Quella sera facemmo tappa a Gubbio, la città dei ceri, impressi anche nello stemma della regione. Era buio e noi molto stanchi, reduci da una lunga giornata in mezzo al caldo record di quell’estate e dovevamo ancora fare parecchi chilometri per tornare al nostro alloggio.

Lungo una delle strade del centro (credo fosse via Baldassini, proprio sotto piazza Grande), incontrammo un folto gruppo di giovani in un bar. Alcuni sorseggiavano una bibita in piedi, altri chiacchieravano seduti ai tavolini. Il primo che inquadrai fu un ragazzo scuro di carnagione, con un orecchino evidente, “sduacato” su un divanetto… era Lulù. «Cavolo, è il Catania!»

Il Catania era a Gubbio per il ritiro precampionato da alcuni giorni. Aveva appena disputato la prima amichevole stagionale, contro il Fontanelle Branca (terminata 11-0). Nel cuore dell’Umbria, lo staff guidato da Marco Montesanto cercava di preparare al meglio la squadra in vista della nuova stagione che, però, non si sapeva ancora quando sarebbe iniziata e soprattutto da dove.

Eravamo nel bel mezzo del “caso Catania” e nei giornali non si parlava d’altro.

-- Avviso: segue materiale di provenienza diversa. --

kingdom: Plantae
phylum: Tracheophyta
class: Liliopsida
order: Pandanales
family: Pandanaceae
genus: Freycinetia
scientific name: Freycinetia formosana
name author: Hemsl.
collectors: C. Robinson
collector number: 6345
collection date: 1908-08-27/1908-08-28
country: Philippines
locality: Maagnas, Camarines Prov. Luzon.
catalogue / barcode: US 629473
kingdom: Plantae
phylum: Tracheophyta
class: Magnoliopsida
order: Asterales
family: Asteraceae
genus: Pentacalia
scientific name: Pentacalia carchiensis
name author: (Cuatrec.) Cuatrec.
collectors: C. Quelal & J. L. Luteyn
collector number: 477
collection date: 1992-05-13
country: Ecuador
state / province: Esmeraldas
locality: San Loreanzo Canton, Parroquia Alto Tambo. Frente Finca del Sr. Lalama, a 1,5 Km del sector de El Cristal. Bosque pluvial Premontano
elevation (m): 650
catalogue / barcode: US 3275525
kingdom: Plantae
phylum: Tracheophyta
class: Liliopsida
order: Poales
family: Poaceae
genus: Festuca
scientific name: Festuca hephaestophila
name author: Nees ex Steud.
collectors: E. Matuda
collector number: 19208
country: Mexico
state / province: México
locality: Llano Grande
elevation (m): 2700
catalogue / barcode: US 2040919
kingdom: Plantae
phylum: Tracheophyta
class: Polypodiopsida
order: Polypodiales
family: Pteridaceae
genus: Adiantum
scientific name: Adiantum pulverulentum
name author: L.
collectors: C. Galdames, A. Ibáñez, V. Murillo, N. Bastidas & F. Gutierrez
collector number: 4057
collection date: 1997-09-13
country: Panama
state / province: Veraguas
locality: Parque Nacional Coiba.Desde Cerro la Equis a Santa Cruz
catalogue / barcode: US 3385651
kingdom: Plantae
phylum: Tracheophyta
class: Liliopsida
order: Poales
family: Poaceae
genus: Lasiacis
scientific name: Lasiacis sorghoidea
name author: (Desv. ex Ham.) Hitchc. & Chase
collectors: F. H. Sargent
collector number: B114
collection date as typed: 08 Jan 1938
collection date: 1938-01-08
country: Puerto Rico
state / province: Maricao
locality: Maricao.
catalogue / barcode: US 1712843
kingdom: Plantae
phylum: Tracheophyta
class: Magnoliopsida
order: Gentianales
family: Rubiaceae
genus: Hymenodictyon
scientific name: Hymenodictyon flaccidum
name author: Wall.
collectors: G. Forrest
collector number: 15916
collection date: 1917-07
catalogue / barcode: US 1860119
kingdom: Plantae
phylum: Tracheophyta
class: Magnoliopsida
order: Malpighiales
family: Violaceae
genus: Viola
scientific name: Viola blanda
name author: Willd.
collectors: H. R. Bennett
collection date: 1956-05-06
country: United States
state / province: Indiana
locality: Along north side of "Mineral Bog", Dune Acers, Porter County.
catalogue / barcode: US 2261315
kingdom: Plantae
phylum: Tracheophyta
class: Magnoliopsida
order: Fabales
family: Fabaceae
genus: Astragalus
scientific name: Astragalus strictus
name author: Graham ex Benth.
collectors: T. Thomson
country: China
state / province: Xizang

I rossazzurri avevano chiuso la stagione precedente al quartultimo posto in Serie B, cosa che avrebbe decretato la retrocessione in C1 insieme a Genoa, Cosenza e Salernitana. Ma i Gaucci avevano vinto il ricorso per una partita, Catania-Siena, in cui il difensore bianconero Luigi Martinelli era sceso in campo seppur squalificato. L’1-1 sul campo era stato tramutato in 2-0 a tavolino, garantendo al Catania i due punti necessari per la salvezza (e destinando Napoli e Venezia ad uno spareggio per non retrocedere).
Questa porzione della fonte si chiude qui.